Justiça Federal derruba habeas corpus e mantém prisão de envolvidos

No contexto da crise bancária, novas revelações mostram como a situação envolvendo o Banco de Brasília (BRB) e o Banco Master estava sendo manipulada. O ex-presidente do BRB, Paulo Henrique Costa, começou a traçar estratégias jurídicas para a liquidação do Master antes mesmo da notificação oficial do Banco Central. Os indícios apontam que ele já estava se preparando para este cenário crítico.

Articulações do BRB e a crise do Master

Em 29 de setembro de 2025, Costa fez contato com Jacques Veloso, então diretor jurídico do BRB. Em uma mensagem direta, pediu a definição de estratégias jurídicas que visavam o que parecia ser uma eventual liquidação do Master.
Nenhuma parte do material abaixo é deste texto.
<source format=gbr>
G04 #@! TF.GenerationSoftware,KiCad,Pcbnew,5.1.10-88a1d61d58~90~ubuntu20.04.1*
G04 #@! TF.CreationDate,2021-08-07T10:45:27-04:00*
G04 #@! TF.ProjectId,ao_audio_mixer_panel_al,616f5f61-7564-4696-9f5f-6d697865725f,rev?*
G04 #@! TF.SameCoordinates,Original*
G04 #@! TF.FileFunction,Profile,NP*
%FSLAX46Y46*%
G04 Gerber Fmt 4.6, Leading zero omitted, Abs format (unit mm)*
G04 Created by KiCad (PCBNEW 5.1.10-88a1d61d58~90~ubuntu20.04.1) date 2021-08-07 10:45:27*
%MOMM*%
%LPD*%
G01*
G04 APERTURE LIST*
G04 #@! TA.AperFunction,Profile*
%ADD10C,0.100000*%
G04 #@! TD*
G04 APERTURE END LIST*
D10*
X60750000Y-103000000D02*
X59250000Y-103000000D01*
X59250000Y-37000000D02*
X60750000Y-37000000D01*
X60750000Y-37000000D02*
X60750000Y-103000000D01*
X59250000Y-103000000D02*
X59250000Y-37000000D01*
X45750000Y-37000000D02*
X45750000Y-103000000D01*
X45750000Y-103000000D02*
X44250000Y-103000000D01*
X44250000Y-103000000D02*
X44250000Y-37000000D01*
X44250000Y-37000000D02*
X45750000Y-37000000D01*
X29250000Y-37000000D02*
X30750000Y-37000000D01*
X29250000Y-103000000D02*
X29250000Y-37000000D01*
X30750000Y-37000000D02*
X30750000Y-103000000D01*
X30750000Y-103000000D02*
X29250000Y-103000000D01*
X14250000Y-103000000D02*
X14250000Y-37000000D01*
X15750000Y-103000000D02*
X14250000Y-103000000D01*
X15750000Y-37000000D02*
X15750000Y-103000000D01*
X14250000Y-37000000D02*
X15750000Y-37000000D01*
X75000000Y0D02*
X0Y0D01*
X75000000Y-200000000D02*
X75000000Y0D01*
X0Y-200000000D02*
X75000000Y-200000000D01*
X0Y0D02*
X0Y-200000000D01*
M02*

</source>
Essas articulações surgiram após a recusa do Banco Central em aprovar a aquisição do Master pelo BRB, um momento em que já haviam sido absorvidas inadimplências significativas do banco parceiro.

Investigações e consequências de governança

Conforme a investigação avançava, as operações da Polícia Federal se tornaram mais intensas. Coincidentemente, no dia da intervenção do Banco Central contra o Master, a operação Compliance Zero foi deflagrada, resultando no afastamento de Costa. A Polícia Federal alega que o ex-presidente do BRB participou de negociações ilícitas, recebendo propinas consideráveis que teriam sido convertidas em bens imóveis como forma de beneficiar o Master.
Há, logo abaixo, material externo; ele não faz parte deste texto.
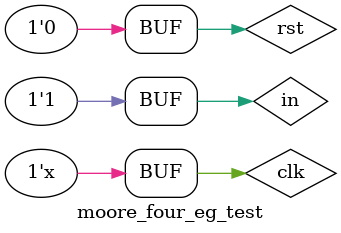
<source format=v>
module moore_four_eg_test;

	// Inputs
	reg clk;
	reg rst;
	reg in;

	// Outputs
	wire out;

	// Instantiate the Unit Under Test (UUT)
	moore_four_eg uut (
		.clk(clk), 
		.rst(rst), 
		.in(in), 
		.out(out)
	);
  always #100 clk=~clk;
	initial begin
		// Initialize Inputs
		clk = 0;
		rst = 0;
		in = 0;

		// Wait 100 ns for global reset to finish
		#100 rst=1;in=1;
		#100 rst=1;in=0;
		#100 rst=0;in=1;
		#100 in=0;
		#100 in=1;
		#100 in=0;
		#100 in=1;
		#100 in=0;
		#100 in=1;
        
		// Add stimulus here

	end
      
endmodule


</source>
Transparência e governança do BRB

A resposta de Veloso corroborou que as ações tomadas foram medidas preventivas, visando proteger o BRB em meio a um cenário instável. Após a liquidação, um grupo de trabalho foi formado para lidar com as repercussões, buscando salvaguardar os interesses do banco público. Contudo, a rapidez nas aprovações de documentos e a transparência das operações sob a gestão de Costa levantam questões cruciais sobre a governança do banco nessa fase conturbada.